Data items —
● ● ● ●

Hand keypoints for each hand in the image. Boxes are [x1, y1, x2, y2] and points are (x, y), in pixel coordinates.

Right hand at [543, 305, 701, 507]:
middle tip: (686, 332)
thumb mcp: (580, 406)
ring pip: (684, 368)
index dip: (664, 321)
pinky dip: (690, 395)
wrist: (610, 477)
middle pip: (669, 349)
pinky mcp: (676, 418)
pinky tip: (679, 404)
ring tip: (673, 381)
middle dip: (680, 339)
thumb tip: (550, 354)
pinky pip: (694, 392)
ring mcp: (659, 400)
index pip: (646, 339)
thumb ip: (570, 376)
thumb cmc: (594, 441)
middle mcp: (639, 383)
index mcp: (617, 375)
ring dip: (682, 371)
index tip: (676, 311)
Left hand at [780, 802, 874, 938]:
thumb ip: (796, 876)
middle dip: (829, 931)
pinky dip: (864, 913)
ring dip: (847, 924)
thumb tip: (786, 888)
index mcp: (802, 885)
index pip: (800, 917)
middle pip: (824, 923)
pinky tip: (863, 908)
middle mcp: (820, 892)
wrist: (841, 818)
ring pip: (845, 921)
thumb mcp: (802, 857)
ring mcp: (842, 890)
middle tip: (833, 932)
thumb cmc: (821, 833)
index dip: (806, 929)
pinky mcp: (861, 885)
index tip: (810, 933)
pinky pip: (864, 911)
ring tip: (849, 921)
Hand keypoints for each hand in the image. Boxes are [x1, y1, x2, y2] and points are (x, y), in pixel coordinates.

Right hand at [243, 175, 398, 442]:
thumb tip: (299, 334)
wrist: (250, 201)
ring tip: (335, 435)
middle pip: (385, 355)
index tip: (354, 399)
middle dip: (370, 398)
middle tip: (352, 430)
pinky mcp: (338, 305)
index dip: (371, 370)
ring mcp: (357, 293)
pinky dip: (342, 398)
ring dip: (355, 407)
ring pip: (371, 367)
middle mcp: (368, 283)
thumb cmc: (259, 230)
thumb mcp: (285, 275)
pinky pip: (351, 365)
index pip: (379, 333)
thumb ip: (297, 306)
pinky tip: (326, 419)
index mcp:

● ● ● ●

Please print out every record exactly as it is written.

Hand keypoints for each hand in the image. Boxes are [x1, y1, x2, y2] and points are (x, y), in pixel coordinates.

Right hand at [543, 305, 701, 507]:
middle tip: (686, 332)
thumb mcp: (580, 406)
ring pip: (684, 368)
index dip: (664, 321)
pinky dip: (690, 395)
wrist: (610, 477)
middle pip: (669, 349)
pinky mcp: (676, 418)
pinky tip: (679, 404)
ring tip: (673, 381)
middle dip: (680, 339)
thumb tip: (550, 354)
pinky pip: (694, 392)
ring mcp: (659, 400)
index pip: (646, 339)
thumb ip: (570, 376)
thumb cmc: (594, 441)
middle mcp: (639, 383)
index mcp: (617, 375)
ring dip: (682, 371)
index tip: (676, 311)
Left hand at [780, 802, 874, 938]:
thumb ip: (796, 876)
middle dip: (829, 931)
pinky dip: (864, 913)
ring dip: (847, 924)
thumb tip: (786, 888)
index mcp: (802, 885)
index pip: (800, 917)
middle pip: (824, 923)
pinky tip: (863, 908)
middle mcp: (820, 892)
wrist: (841, 818)
ring pip: (845, 921)
thumb mcp: (802, 857)
ring mcp: (842, 890)
middle tip: (833, 932)
thumb cmc: (821, 833)
index dip: (806, 929)
pinky mcp: (861, 885)
index tip: (810, 933)
pinky pip: (864, 911)
ring tip: (849, 921)
Hand keypoints for each hand in the image. Boxes are [x1, y1, x2, y2] and points are (x, y), in pixel coordinates.

Right hand at [243, 175, 398, 442]:
thumb tip: (299, 334)
wrist: (250, 201)
ring tip: (335, 435)
middle pip: (385, 355)
index tip: (354, 399)
middle dip: (370, 398)
middle tip: (352, 430)
pinky mcp: (338, 305)
index dip: (371, 370)
ring mcp: (357, 293)
pinky dip: (342, 398)
ring dip: (355, 407)
ring pip: (371, 367)
middle mcp: (368, 283)
thumb cmc: (259, 230)
thumb mcp: (285, 275)
pinky pip: (351, 365)
index pip: (379, 333)
thumb ip: (297, 306)
pinky tip: (326, 419)
index mcp:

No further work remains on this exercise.